Une pratique de l’absence qui sert l’unité du groupe
Si les temporalités des migrations circulaires sont en partie déconnectées des rythmes saisonniers de l’économie agricole villageoise, il n’en reste pas moins que la persistance des allers-retours dénote un ancrage autant des migrants que des migrations dans ces villages. Leur présence est requise périodiquement pour assurer la reproduction familiale et la pérennité de cette famille au niveau local, mais aussi sur un plan économique, pour que l’ensemble du groupe bénéficie des migrations et de ses revenus. D’une certaine manière, la dispersion, continue à l’échelle villageoise, passagère au niveau individuel, joue un rôle dans la possibilité de maintenir la présence et la cohésion sociale au niveau local.
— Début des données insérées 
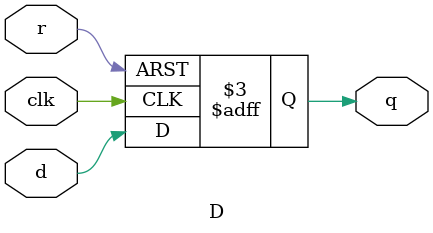
<source format=v>
module check_d(clk,d,r,flag,q);
  input clk,d,r;
  output flag;
  output [5:0]q;
  
  wire [5:0]q;
  wire flag;
  
  D d1(.clk(clk),.d(d),.r(r),.q(q[5]));
  D d2(.clk(clk),.d(q[5]),.r(r),.q(q[4]));
  D d3(.clk(clk),.d(q[4]),.r(r),.q(q[3]));
  D d4(.clk(clk),.d(q[3]),.r(r),.q(q[2]));
  D d5(.clk(clk),.d(q[2]),.r(r),.q(q[1]));
  D d6(.clk(clk),.d(q[1]),.r(r),.q(q[0]));
  and and1(flag,q[0],~q[1],q[2],~q[3],q[4],q[5]);
endmodule

module D(clk,d,r,q);
  input clk,d,r;
  output q;
  reg q;
  
  always @(posedge clk or negedge r)
  begin
     if(~r) 
        begin
        q<=0;
      end
     else
     begin
      q<=d;
    end
  end
endmodule

</source>
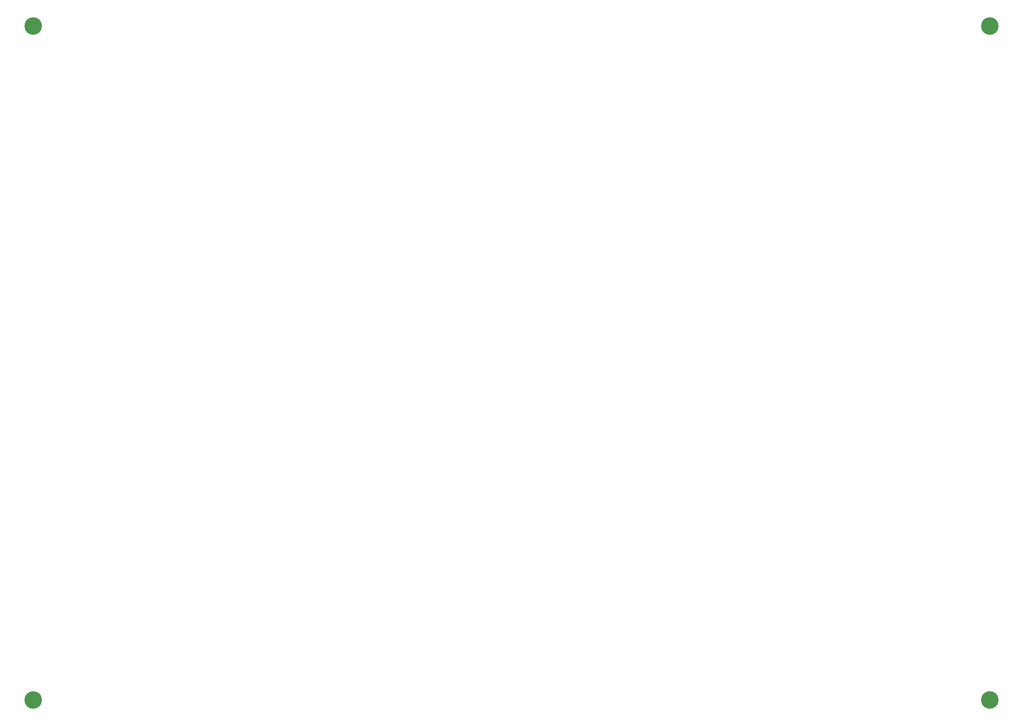
<source format=gbr>
%TF.GenerationSoftware,KiCad,Pcbnew,6.0.9-8da3e8f707~117~ubuntu22.04.1*%
%TF.CreationDate,2022-12-16T10:19:31-08:00*%
%TF.ProjectId,GaussSpeedway,47617573-7353-4706-9565-647761792e6b,rev?*%
%TF.SameCoordinates,Original*%
%TF.FileFunction,Soldermask,Top*%
%TF.FilePolarity,Negative*%
%FSLAX46Y46*%
G04 Gerber Fmt 4.6, Leading zero omitted, Abs format (unit mm)*
G04 Created by KiCad (PCBNEW 6.0.9-8da3e8f707~117~ubuntu22.04.1) date 2022-12-16 10:19:31*
%MOMM*%
%LPD*%
G01*
G04 APERTURE LIST*
%ADD10C,3.700000*%
G04 APERTURE END LIST*
D10*
%TO.C,H4*%
X97500000Y-204500000D03*
%TD*%
%TO.C,H2*%
X300000000Y-204500000D03*
%TD*%
%TO.C,H1*%
X97500000Y-62000000D03*
%TD*%
%TO.C,H3*%
X300000000Y-62000000D03*
%TD*%
M02*

</source>
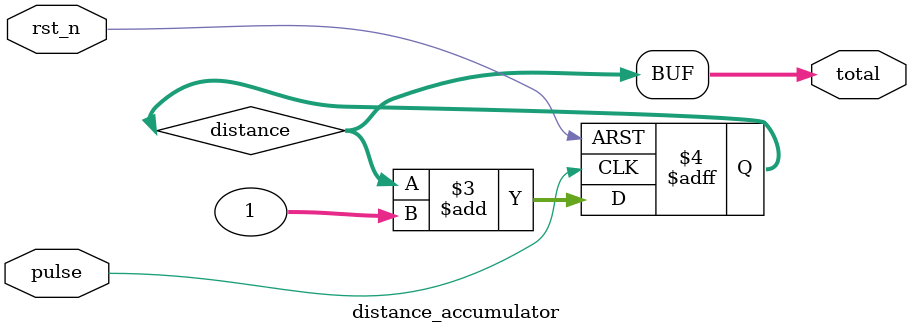
<source format=v>
module distance_accumulator # (
  parameter DW = 32
) (
  input pulse,
  output [DW-1:0] total,
  input rst_n
);

reg [DW-1:0] distance;

always @(posedge pulse or negedge rst_n) begin
  if (rst_n == 1'b0)
    distance <= 32'd0;
  else
    distance <= distance + 32'd1;
end

assign total = distance;

endmodule
</source>
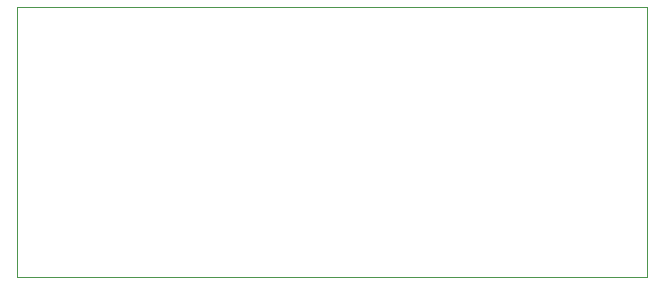
<source format=gbr>
G04 #@! TF.GenerationSoftware,KiCad,Pcbnew,5.1.6+dfsg1-1*
G04 #@! TF.CreationDate,2020-11-01T22:24:16+03:00*
G04 #@! TF.ProjectId,WhitePill,57686974-6550-4696-9c6c-2e6b69636164,rev?*
G04 #@! TF.SameCoordinates,Original*
G04 #@! TF.FileFunction,Profile,NP*
%FSLAX46Y46*%
G04 Gerber Fmt 4.6, Leading zero omitted, Abs format (unit mm)*
G04 Created by KiCad (PCBNEW 5.1.6+dfsg1-1) date 2020-11-01 22:24:16*
%MOMM*%
%LPD*%
G01*
G04 APERTURE LIST*
G04 #@! TA.AperFunction,Profile*
%ADD10C,0.120000*%
G04 #@! TD*
G04 APERTURE END LIST*
D10*
X153340000Y-88570000D02*
X153340000Y-111430000D01*
X100000000Y-88570000D02*
X153340000Y-88570000D01*
X100000000Y-111430000D02*
X153340000Y-111430000D01*
X100000000Y-111430000D02*
X100000000Y-88570000D01*
M02*

</source>
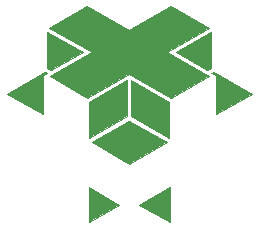
<source format=gts>
G04 #@! TF.GenerationSoftware,KiCad,Pcbnew,(5.1.5)-3*
G04 #@! TF.CreationDate,2020-04-13T21:35:05+08:00*
G04 #@! TF.ProjectId,pcb,7063622e-6b69-4636-9164-5f7063625858,rev?*
G04 #@! TF.SameCoordinates,Original*
G04 #@! TF.FileFunction,Soldermask,Top*
G04 #@! TF.FilePolarity,Negative*
%FSLAX46Y46*%
G04 Gerber Fmt 4.6, Leading zero omitted, Abs format (unit mm)*
G04 Created by KiCad (PCBNEW (5.1.5)-3) date 2020-04-13 21:35:05*
%MOMM*%
%LPD*%
G04 APERTURE LIST*
%ADD10C,0.100000*%
G04 APERTURE END LIST*
D10*
G36*
X183980000Y-94870000D02*
G01*
X181320000Y-96400000D01*
X180970000Y-96220000D01*
X180970000Y-93140000D01*
X183980000Y-94870000D01*
G37*
X183980000Y-94870000D02*
X181320000Y-96400000D01*
X180970000Y-96220000D01*
X180970000Y-93140000D01*
X183980000Y-94870000D01*
G36*
X191860000Y-94870000D02*
G01*
X194520000Y-96400000D01*
X194870000Y-96220000D01*
X194870000Y-93140000D01*
X191860000Y-94870000D01*
G37*
X191860000Y-94870000D02*
X194520000Y-96400000D01*
X194870000Y-96220000D01*
X194870000Y-93140000D01*
X191860000Y-94870000D01*
G36*
X187920000Y-93040000D02*
G01*
X191490000Y-90970000D01*
X194670000Y-92810000D01*
X191090000Y-94870000D01*
X194670000Y-96930000D01*
X191490000Y-98760000D01*
X187920000Y-96690000D01*
X184360000Y-98760000D01*
X181170000Y-96930000D01*
X184730000Y-94870000D01*
X181160000Y-92810000D01*
X184350000Y-90970000D01*
X187920000Y-93040000D01*
G37*
X187920000Y-93040000D02*
X191490000Y-90970000D01*
X194670000Y-92810000D01*
X191090000Y-94870000D01*
X194670000Y-96930000D01*
X191490000Y-98760000D01*
X187920000Y-96690000D01*
X184360000Y-98760000D01*
X181170000Y-96930000D01*
X184730000Y-94870000D01*
X181160000Y-92810000D01*
X184350000Y-90970000D01*
X187920000Y-93040000D01*
G36*
X177550000Y-98390000D02*
G01*
X180620000Y-100160000D01*
X180620000Y-96830000D01*
X180970000Y-96630000D01*
X180780000Y-96530000D01*
X177550000Y-98390000D01*
G37*
X177550000Y-98390000D02*
X180620000Y-100160000D01*
X180620000Y-96830000D01*
X180970000Y-96630000D01*
X180780000Y-96530000D01*
X177550000Y-98390000D01*
G36*
X198300000Y-98390000D02*
G01*
X195230000Y-100160000D01*
X195230000Y-96830000D01*
X194880000Y-96630000D01*
X195070000Y-96530000D01*
X198300000Y-98390000D01*
G37*
X198300000Y-98390000D02*
X195230000Y-100160000D01*
X195230000Y-96830000D01*
X194880000Y-96630000D01*
X195070000Y-96530000D01*
X198300000Y-98390000D01*
G36*
X187730000Y-100320000D02*
G01*
X184550000Y-102170000D01*
X184550000Y-99120000D01*
X187730000Y-97270000D01*
X187730000Y-100320000D01*
G37*
X187730000Y-100320000D02*
X184550000Y-102170000D01*
X184550000Y-99120000D01*
X187730000Y-97270000D01*
X187730000Y-100320000D01*
G36*
X188110000Y-100320000D02*
G01*
X191290000Y-102170000D01*
X191290000Y-99120000D01*
X188110000Y-97270000D01*
X188110000Y-100320000D01*
G37*
X188110000Y-100320000D02*
X191290000Y-102170000D01*
X191290000Y-99120000D01*
X188110000Y-97270000D01*
X188110000Y-100320000D01*
G36*
X191100000Y-102510000D02*
G01*
X187920000Y-104310000D01*
X184740000Y-102510000D01*
X187920000Y-100700000D01*
X191100000Y-102510000D01*
G37*
X191100000Y-102510000D02*
X187920000Y-104310000D01*
X184740000Y-102510000D01*
X187920000Y-100700000D01*
X191100000Y-102510000D01*
G36*
X188780000Y-107790000D02*
G01*
X191330000Y-109260000D01*
X191330000Y-106320000D01*
X188780000Y-107790000D01*
G37*
X188780000Y-107790000D02*
X191330000Y-109260000D01*
X191330000Y-106320000D01*
X188780000Y-107790000D01*
G36*
X187070000Y-107790000D02*
G01*
X184520000Y-109260000D01*
X184520000Y-106320000D01*
X187070000Y-107790000D01*
G37*
X187070000Y-107790000D02*
X184520000Y-109260000D01*
X184520000Y-106320000D01*
X187070000Y-107790000D01*
M02*

</source>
L’observation du lien entre les systèmes de production locaux et l’organisation des migrations circulaires montre comment le risque est géré localement, et surtout comment cette zone a réussi à s’extraire d’une logique de survie malgré les pénuries alimentaires récurrentes. Quelle que soit la situation, les migrations circulaires sont totalement parties prenantes du système d’organisation sociale et économique. Si l’absence est encouragée et nécessaire, elle n’empêche pas non plus la pratique de l’agriculture et surtout, ne conduit pas à des départs définitifs. Au contraire, la migration apporte les ressources que ne peut plus fournir l’agriculture, permettant justement de pérenniser les systèmes locaux. Le risque est géré par le maintien de cet équilibre économique et social entre agriculture et migration.
De la dépendance locale face aux migrations
L’une des conditions pour que ce système fonctionne et qu’un certain équilibre se maintienne est que les migrants envoient, ou ramènent avec eux, de l’argent et des biens à leur famille. Une évaluation des remises à partir des banques, de Western Union et des comptoirs en relation avec la Libye installés dans la ville de Tahoua a montré que plusieurs milliards de francs CFA parviennent chaque année dans cette région. Certes, ces remises ne sont pas le seul fait des migrants circulaires, de même que ne sont pas pris en compte ce que les migrants ramènent avec eux lors de leur retour ou ce qu’ils confient à des ressortissants du même village.
Le mécanisme de dépendance qui apparaît entre les migrations et l’échelle locale est, au final, à double sens. Les départs ne sont autorisés que parce que le système de production les permet autant socialement qu’économiquement. Et ce dernier subsiste et se maintient par l’aide régulière apportée par les circulations.